An Introduction to Our Girls’ Leadership Forum: Let Women Lead!

“Half the Sky” and All that Follows

In the month before the United States elects its 45th president, the possibility of having a female in the highest position of leadership in the U.S. is on the minds of most Americans. And, while the election has highlighted the progress made by women in the past 100 years, it has also unmasked just how far the U.S. has yet to go. All the unspoken biases against women — the national reluctance to accept women as leaders — are no longer unspoken. The news is full of sexist rhetoric, targeting Hillary for her clothing, her hair, her age, her lack of “stamina”– all barriers set up to disguise the real problem, that she is a woman.

I know that this societal inability to see women as leaders is not a problem limited to the United States; it is a global phenomenon, reflecting all women to varying degrees. Yet, women also have the responsibility to force change and to fight for the leadership positions women deserve.

My freshman year of high school, after the second school election in a row where all boys were elected to student government and honor committee, I wanted to have a gradewide conversation about what those results meant. What was supposed to be an important discussion on how we view women and leadership, and what it meant not to elect a single girl from a pool of equally qualified female candidates, blew up. Not only was it disheartening and at times hurtful to have so many boys pitted against me and the other girls for having tried to discuss the elections, but more than anything else, it was the fact that so many other girls joined in the personal attacks against those fighting to reveal the blatant sexism that had occurred during those elections.

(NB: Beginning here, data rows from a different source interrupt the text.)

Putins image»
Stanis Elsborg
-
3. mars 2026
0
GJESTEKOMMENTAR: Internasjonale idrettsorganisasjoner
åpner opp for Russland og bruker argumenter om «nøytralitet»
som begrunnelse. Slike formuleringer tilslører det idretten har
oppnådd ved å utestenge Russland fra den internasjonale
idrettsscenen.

“Women hold up half the sky,” and with that, we have the responsibility to support each other. We have the responsibility to highlight the power of our gender, and to feature those brave voices that call for leadership and equality. That is the purpose of this forum — to underline the women who are leading their families, communities, societies, and workplaces — to show girls that all over the world, there are women breaking down the barriers between their gender and their dreams of leadership.